--- DATA ---
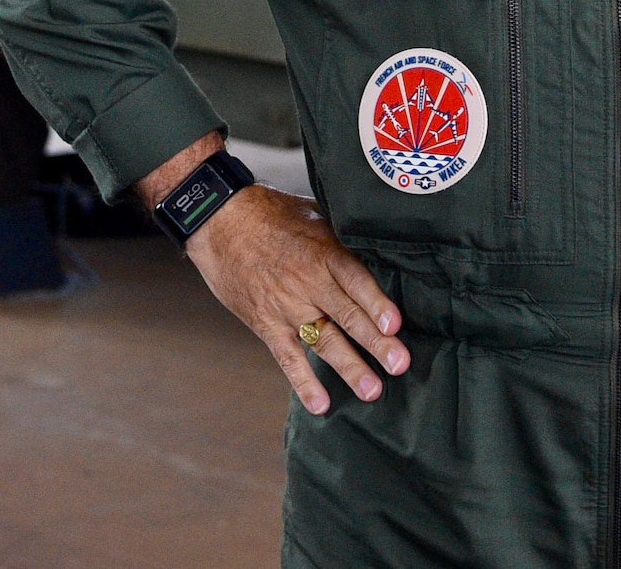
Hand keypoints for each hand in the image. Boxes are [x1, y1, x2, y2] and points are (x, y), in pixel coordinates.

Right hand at [140, 136, 407, 415]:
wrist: (222, 222)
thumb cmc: (274, 215)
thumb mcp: (316, 215)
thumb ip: (344, 240)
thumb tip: (379, 251)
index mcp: (325, 252)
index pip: (356, 280)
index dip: (376, 303)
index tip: (394, 324)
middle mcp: (308, 282)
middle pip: (347, 315)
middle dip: (375, 342)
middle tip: (399, 364)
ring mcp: (287, 306)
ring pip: (323, 340)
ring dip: (349, 367)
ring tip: (372, 390)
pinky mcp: (266, 324)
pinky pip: (288, 357)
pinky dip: (303, 382)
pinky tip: (320, 404)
---
DIRECTIONS: One line contains "index tip: (394, 324)". Return that line and every later line through the end of the listing above, exactly, and nothing else.

EXERCISE SOLUTION:
index tip: (394, 324)
middle mcp: (308, 282)
middle pip: (347, 315)
middle dip: (375, 342)
middle tip: (399, 364)
ring mcp: (287, 306)
ring pip: (323, 340)
ring dip: (349, 367)
ring tip: (372, 390)
pinky mcp: (266, 324)
pinky pip: (288, 357)
pinky dip: (303, 382)
pinky tip: (320, 404)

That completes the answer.